[[ Text passage, beginning ]]

GEORGETOWN — The South Carolina Department of Health and Environmental Control announced 90 new COVID-19 cases in Georgetown County on Friday, setting a single-day high for the county.
The total is more than the county’s previous five days — combined. The county’s previous high was 84 cases on July 15.
Inquiries into the county to see if there was a single event that caused the sudden spike weren’t immediately returned.
On Friday, the Georgetown County School District announced that it was going to “remote” instruction when it returns from Winter Break, pointing to the potential of more positive cases being discovered during the two weeks away from campus.
Georgetown County say its incidence rate skyrocketed to 590 on Friday, nearly triple what DHEC considers to be “high” spread of the COVID-19 virus.
Tidelands Health, which operates the Waccamaw Community Hospital in Murrells Inlet and Georgetown Memorial Hospital, said that it is now at 107 percent for hospital capacity and 132 percent in ICU occupancy. The hospital has 39 COVID-19 inpatients, with two others awaiting test results.
Horry County update
Just north of Georgetown County saw more of the same on Friday as Horry County continued to see triple figures in new cases, with DHEC reporting 135 on Friday, leaving the county’s 7-day average at 127.6 and monthly average at 124.5.
The county has 1,795 cases over the past two weeks, while also having an incidence rate of 517 per 100,000.
At Conway Medical Center, there are 22 hospitalized COVID-19 patients, with four in the ICU. According to a hospital spokesperson, CMC has averaged 28 COVID-19 inpatients per day over the past week.
CMC is at 69 percent hospital capacity, while having a positivity rate of 11.57 percent through Dec. 17.
CMC was the first medical facility to administer the Pfizer COVID-19 vaccine on Monday, with hundreds having already been vaccinated.
"We are certainly hopeful this vaccine will prove to be the game-changer we need in the fight against COVID-19. Early data from the company suggests the vaccine is both safe and highly effective,” said Dr. Paul Richardson, CMC’s chief medical officer.
“I do want to caution that this is not an overnight fix though. It will likely take months for vaccines to be available to the general public. In the meantime, we all need to continue our preventative measures of wearing masks, hand washing, and social distancing, especially heading into the upcoming holiday weeks."

[[ Text passage, end ]]

### Task instructions:
**a.** In the news article on COVID-19 in Georgetown County, what was the county's previous single-day high for new cases before Friday?
**b.** Continue the news article on COVID-19 cases in Georgetown and Horry counties from its last paragraph.
The rows that come next are drawn from a different source than the news article.

[[ Raw data, beginning ]]

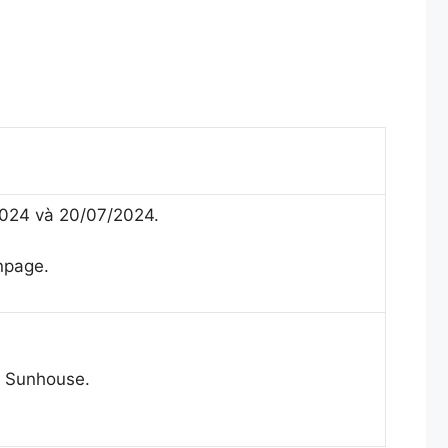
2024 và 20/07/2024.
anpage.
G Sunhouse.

[[ Raw data, end ]]
[[ Raw data, beginning ]]

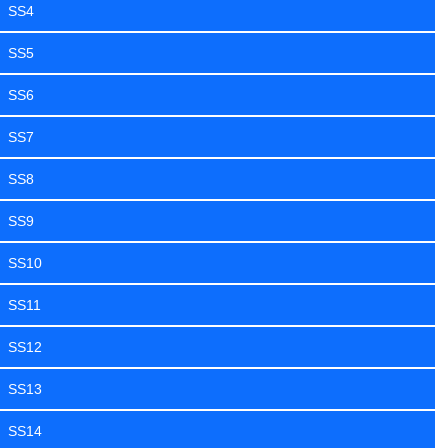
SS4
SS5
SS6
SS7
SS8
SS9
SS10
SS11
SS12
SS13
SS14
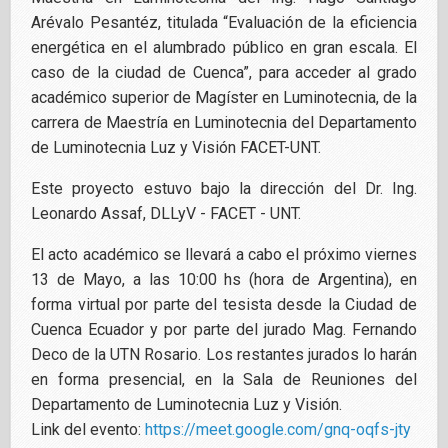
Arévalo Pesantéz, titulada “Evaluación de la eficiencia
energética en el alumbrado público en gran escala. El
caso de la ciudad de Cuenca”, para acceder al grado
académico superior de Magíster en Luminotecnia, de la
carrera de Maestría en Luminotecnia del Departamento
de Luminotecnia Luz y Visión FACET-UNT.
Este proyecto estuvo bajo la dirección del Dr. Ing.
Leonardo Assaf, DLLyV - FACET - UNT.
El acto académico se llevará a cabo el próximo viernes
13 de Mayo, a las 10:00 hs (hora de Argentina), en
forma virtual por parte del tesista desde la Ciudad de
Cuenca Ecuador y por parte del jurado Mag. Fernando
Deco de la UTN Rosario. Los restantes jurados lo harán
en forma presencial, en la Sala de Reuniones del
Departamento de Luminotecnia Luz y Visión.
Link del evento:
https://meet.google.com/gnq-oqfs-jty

[[ Raw data, end ]]
[[ Raw data, beginning ]]

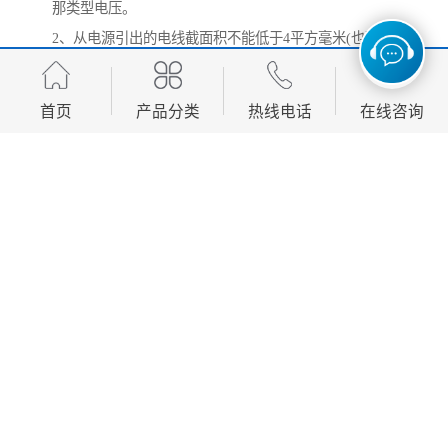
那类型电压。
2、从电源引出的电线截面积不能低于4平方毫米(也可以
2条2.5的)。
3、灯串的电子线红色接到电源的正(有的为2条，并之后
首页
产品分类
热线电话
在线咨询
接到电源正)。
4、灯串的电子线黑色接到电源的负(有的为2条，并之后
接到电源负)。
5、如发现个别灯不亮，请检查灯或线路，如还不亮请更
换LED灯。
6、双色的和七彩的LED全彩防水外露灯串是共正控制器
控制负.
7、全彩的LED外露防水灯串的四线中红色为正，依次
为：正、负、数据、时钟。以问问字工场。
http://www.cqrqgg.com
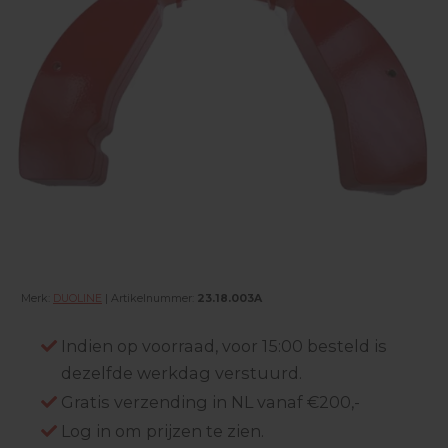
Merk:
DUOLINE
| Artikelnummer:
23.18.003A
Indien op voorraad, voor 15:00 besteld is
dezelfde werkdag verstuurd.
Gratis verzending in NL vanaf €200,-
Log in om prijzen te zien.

[[ Raw data, end ]]

### Results in order:
**a.** 84 cases, on July 15.

**b.**
Horry County Government announced that there are 33 employees currently out of work due to positive COVID-19 tests, with an additional 12 employees working remotely while awaiting their test results.
Horry County Schools has a total of 165 active cases of COVID-19 — the most this school year — and 282 staffers in quarantine. The district has chosen not to report students in quarantine.
Meanwhile, according to GCSD's COVID-19 dashboard, there are currently 33 active COVID-19 cases within the district, including 26 students and 7 staffers. In addition, 218 students and 56 staffers are quarantined.
Coastal Carolina update
While announcing that it wouldn’t have another COVID-19 update until Jan. 8, CCU indicated it had six new cases between Dec. 10-16, including three students.
With students not expected back until the start of the second semester at the end of January, the university sent out a memo to students on Friday that “strong encourages COVID-19 viral testing before returning to campus.”
CCU indicated that students and staff should execute the test 72 hours prior to their return.
The university also urged students or staff members to notify CCU of a positive test by sending an email to email@example.com.
Coastal Carolina indicated that students that receive a positive test during winter break must complete their isolation requirements prior to returning to campus.
CCU was hit with a trio of COVID-19 cases within its football program on Thursday, causing the Sun Belt Championship slated for Saturday at Brooks Stadium to be canceled.